Comme une cinquantaine d’autres personnes, c’est à travers les colonnes du Télégramme de Brest qu’elle prend en 2014 connaissance de cette nouvelle séance proposée le lundi matin au Lesneven Karaté-Do Club. Son instigateur, Bernard Paugam, ne s’attendait pas à ce que ce coup de projecteur soit si vendeur. « Tout est parti de mon mémoire, intitulé “Qu’apporte le karaté aujourd’hui ?”, que j’ai présenté en 2012 pour mon examen du sixième dan, situe le professeur finistérien. Deux ans plus tard, arrivé à l’âge de la retraite, j’ai décidé d’aller plus loin en proposant un créneau adapté aux plus de cinquante-cinq ans, que je trouvais mis de côté. Et la semaine suivant la parution de l’article, ce sont vingt-cinq personnes que je ne connaissais pas qui étaient face à moi. Ils sont venus, mais comment les garder ensuite ? je leur ai demandé ce qu’ils attendaient de moi, et la réponse a fusé : “du karaté !” C’était comme si je montais un nouveau club. »

 

Antidépresseur et plénitude

Pour un succès qui ne s’est plus démenti depuis, tant les bénéfices sont innombrables à écouter ces karatékas aux tempes grises. « Si cela aide à faire travailler sa mémoire, puisqu’il faut apprendre et retenir tous les termes techniques japonais, cela m’a aussi apporté de la sérénité, du bien-être, une assurance, liste Colette, qui lorgne déjà sur son deuxième dan, alors qu’elle n’a obtenu sa ceinture noire qu’en juin dernier, avec « une petite larme » à la clé. Le seul fait d’être sur le tatami me donne une sensation de bien-être incroyable, voire parfois même de plénitude. » De six printemps son aînée, Anne Claireaux loue quant à elle le côté « antidépresseur incroyable » de la discipline. « Six mois après avoir débuté, mon mari est malheureusement décédé, mais le karaté m’a permis de garder goût à la vie, de ne pas tomber dans l’isolement grâce au partage intergénérationnel qui règne au club. En séance, je suis libérée de tous mes soucis quotidiens. »

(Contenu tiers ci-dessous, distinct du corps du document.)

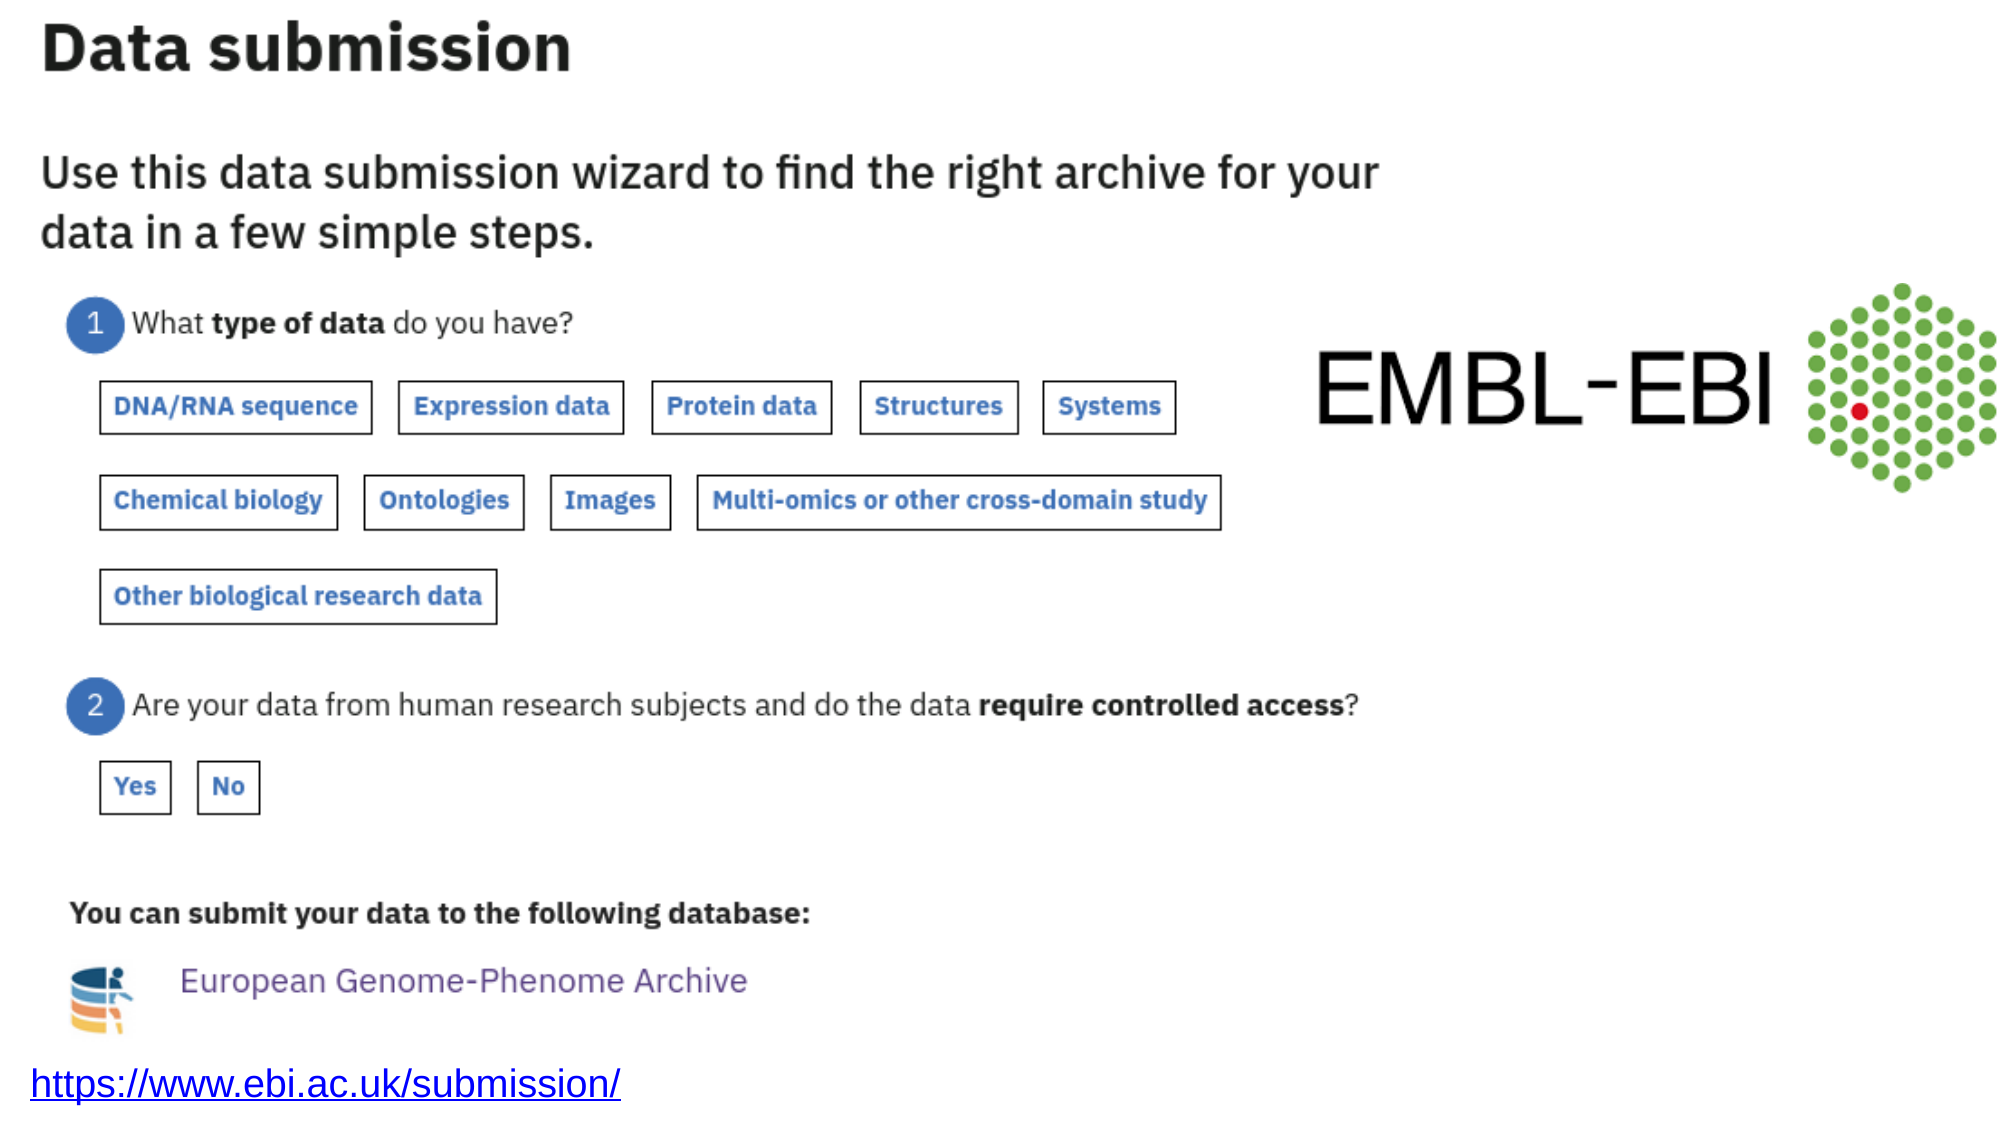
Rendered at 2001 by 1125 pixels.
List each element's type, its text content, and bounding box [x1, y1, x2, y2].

« Avec mes deux assistants, qui ne sont pas de trop pour permettre à chacun de progresser à son rythme, nous sommes là pour les rassurer, les aider à chasser leurs doutes, à relativiser leurs erreurs, analyse Bernard Paugam. La pratique du karaté doit leur permettre de franchir des caps. La confrontation n’a souvent rien d’évident au départ, surtout entre de petits bouts de femmes et parfois de gros gabarits chez les hommes. Mais à force de les mettre en situation, et ce dès la demi-heure d’éveil musculaire qui lance le cours, ils deviennent accros et le lien social recherché par tous se crée. »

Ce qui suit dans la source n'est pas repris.